Con la ayuda de la
amante de su marido
Hay películas a las que
cuesta encontrar el sentido y a medida que avanza la filmación te vas
preguntando hacia dónde se dirige el guión. Esa sensación se produjo mientras
veía El color púrpura, dirigida por
Steven Spielberg. Sabía que había obtenido muchas nominaciones pese a no haber
obtenido ningún Oscar, circunstancia que aprovecharon los guionistas de Saber y ganar para utilizarlo en la
sección ‘la parte por el todo’.
Celie es analfabeta y está
muy unida a su hermana Nettie, su vida se empieza a torcer cuando su padre
abusa de ella. De esta relación tendrá dos hijos que su padre le arrebatará en
el momento de nacer, desconociendo ella su destino.
Albert, un granjero
viudo con tres hijos, pretende a Nettie, pero su padre no consiente esta
relación y le da la opción de llevarse a Celie. Acepta a regañadientes porque
la casa está muy descuidada y sus hijos mal atendidos. La maltratará con
frecuencia y se permitirá traer a casa a su amante, la cantante Shug, a quien
Celie tratará como si fuera la dueña.
El control que quiere
ejercer Albert sobre Celie impide a esta recoger el correo, donde van llegando
cartas de Nettie que Albert esconde. Sorprendentemente la relación con Shug
será la que le permitirá salir de la cárcel psicológica en que se desarrolla su
vida. Le entrega una carta de su hermana que ha recogido del buzón y al leerla
descubre que vive en una misión en África, que le ha ido enviando cartas y que
los hijos de Celie están con ella. Este hecho representará un punto de
inflexión en la vida de Celie que con la ayuda de Shug descubrirá donde se
esconden todas las cartas que su hermana le ha enviado. Una vez ordenadas por
fecha las irá leyendo e imaginando lo que le cuenta su hermana.
Todo ello le dará
fuerzas para enfrentarse a Albert y dejarlo, pese a la maldición que le
profiere: “nadie te va a querer porque eres negra, pobre y fea”. Con la ayuda
de Shug saldrá adelante y gracias a la herencia de su padre, que resulta ser
padre adoptivo, pondrá en marcha un negocio.
La parte más emotiva
llega en los últimos compases del film. Primero por la reconciliación entre
Shug y el reverendo Samuel en una escena rocambolesca y, por fin, en el
anhelado reencuentro de Celie con su hermana y sus hijos.
Celie va relatando a
Dios lo que le va aconteciendo, buscando respuestas.
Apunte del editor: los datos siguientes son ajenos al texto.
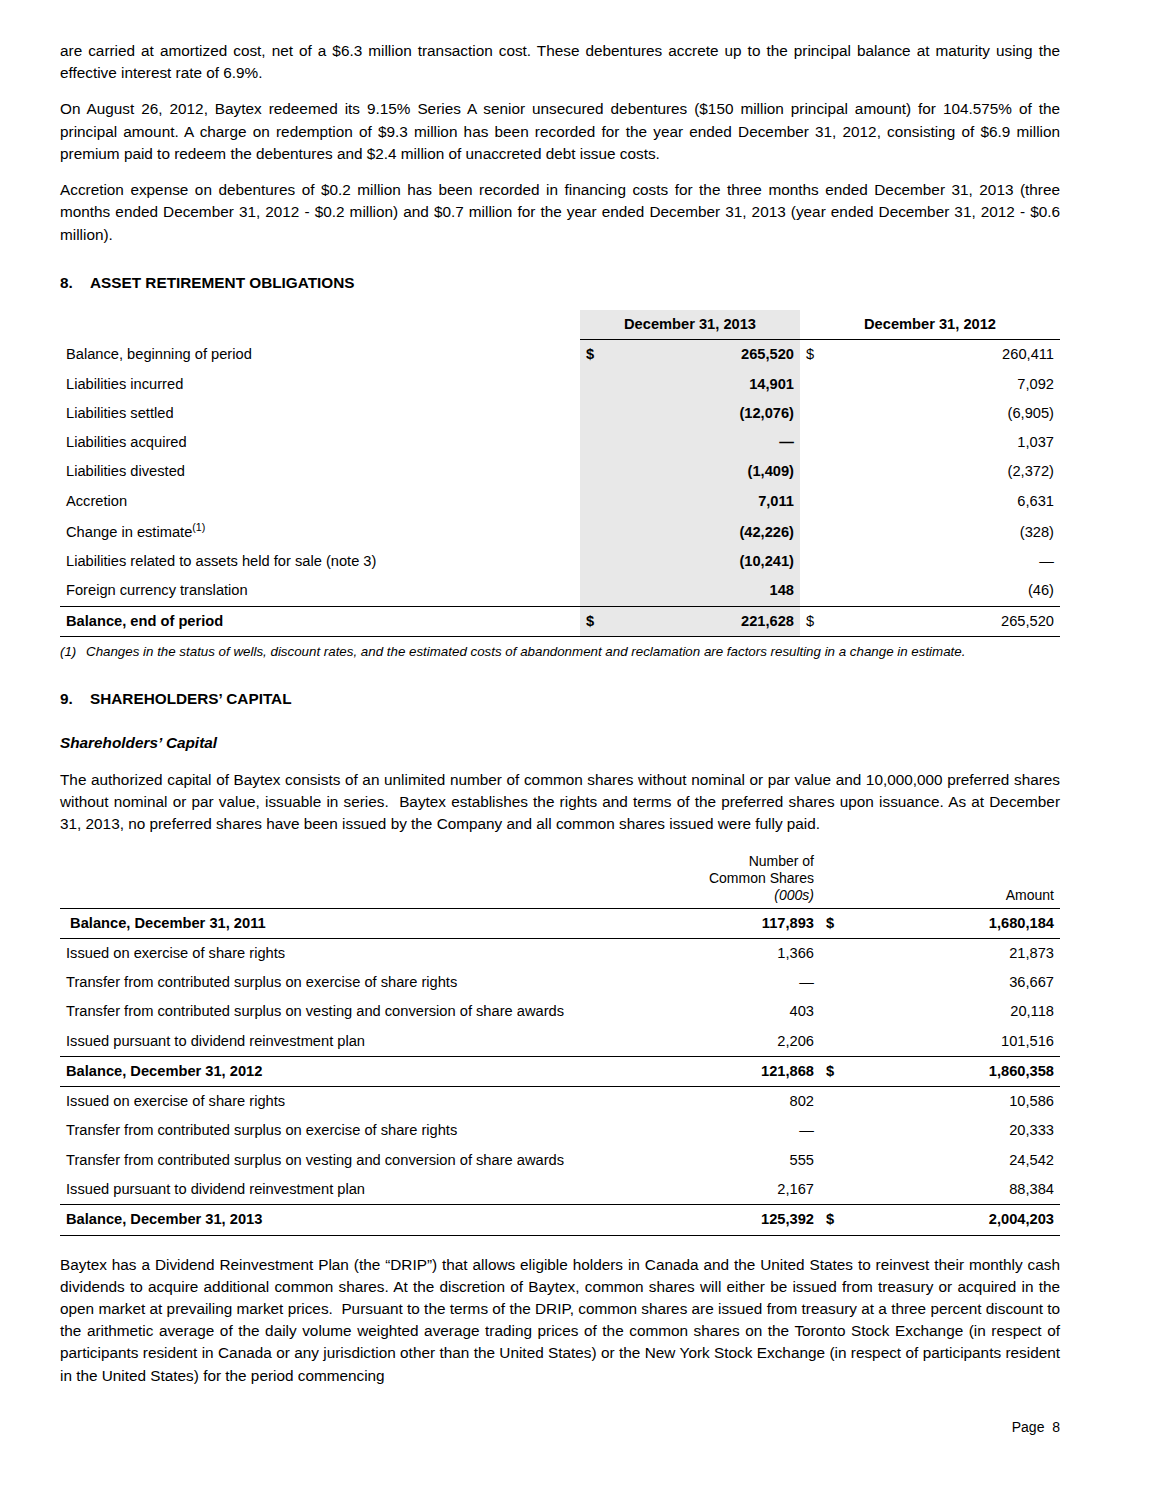are carried at amortized cost, net of a $6.3 million transaction cost. These debentures accrete up to the principal balance at maturity using the effective interest rate of 6.9%.
On August 26, 2012, Baytex redeemed its 9.15% Series A senior unsecured debentures ($150 million principal amount) for 104.575% of the principal amount. A charge on redemption of $9.3 million has been recorded for the year ended December 31, 2012, consisting of $6.9 million premium paid to redeem the debentures and $2.4 million of unaccreted debt issue costs.
Accretion expense on debentures of $0.2 million has been recorded in financing costs for the three months ended December 31, 2013 (three months ended December 31, 2012 - $0.2 million) and $0.7 million for the year ended December 31, 2013 (year ended December 31, 2012 - $0.6 million).
8. ASSET RETIREMENT OBLIGATIONS
| | December 31, 2013 | December 31, 2012 |
| --- | --- | --- |
| Balance, beginning of period | $ | 265,520 | $ | 260,411 |
| Liabilities incurred | | 14,901 | | 7,092 |
| Liabilities settled | | (12,076) | | (6,905) |
| Liabilities acquired | | — | | 1,037 |
| Liabilities divested | | (1,409) | | (2,372) |
| Accretion | | 7,011 | | 6,631 |
| Change in estimate (1) | | (42,226) | | (328) |
| Liabilities related to assets held for sale (note 3) | | (10,241) | | — |
| Foreign currency translation | | 148 | | (46) |
| Balance, end of period | $ | 221,628 | $ | 265,520 |
(1) Changes in the status of wells, discount rates, and the estimated costs of abandonment and reclamation are factors resulting in a change in estimate.
9. SHAREHOLDERS’ CAPITAL
Shareholders’ Capital
The authorized capital of Baytex consists of an unlimited number of common shares without nominal or par value and 10,000,000 preferred shares without nominal or par value, issuable in series. Baytex establishes the rights and terms of the preferred shares upon issuance. As at December 31, 2013, no preferred shares have been issued by the Company and all common shares issued were fully paid.
| | Number of Common Shares (000s) | | Amount |
| Balance, December 31, 2011 | 117,893 | $ | 1,680,184 |
| Issued on exercise of share rights | 1,366 | | 21,873 |
| Transfer from contributed surplus on exercise of share rights | — | | 36,667 |
| Transfer from contributed surplus on vesting and conversion of share awards | 403 | | 20,118 |
| Issued pursuant to dividend reinvestment plan | 2,206 | | 101,516 |
| Balance, December 31, 2012 | 121,868 | $ | 1,860,358 |
| Issued on exercise of share rights | 802 | | 10,586 |
| Transfer from contributed surplus on exercise of share rights | — | | 20,333 |
| Transfer from contributed surplus on vesting and conversion of share awards | 555 | | 24,542 |
| Issued pursuant to dividend reinvestment plan | 2,167 | | 88,384 |
| Balance, December 31, 2013 | 125,392 | $ | 2,004,203 |
Baytex has a Dividend Reinvestment Plan (the “DRIP”) that allows eligible holders in Canada and the United States to reinvest their monthly cash dividends to acquire additional common shares. At the discretion of Baytex, common shares will either be issued from treasury or acquired in the open market at prevailing market prices. Pursuant to the terms of the DRIP, common shares are issued from treasury at a three percent discount to the arithmetic average of the daily volume weighted average trading prices of the common shares on the Toronto Stock Exchange (in respect of participants resident in Canada or any jurisdiction other than the United States) or the New York Stock Exchange (in respect of participants resident in the United States) for the period commencing
Page 8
Su vida parece que se
encamina al abismo hasta que aparece Shug y se convierte en la mejor aliada. Los
lazos de sangre, encarnados en Nettie y sus hijos, le darán la fuerza que
necesita para salir del pozo.
La primera parte de la película me ha parecido insulsa, enfocada en describir acontecimientos. A partir del encuentro entre Shug y Celie, adquiere otro tono, profundizando en aspectos psicológicos de los personajes que mejoran la intensidad dramática de la historia.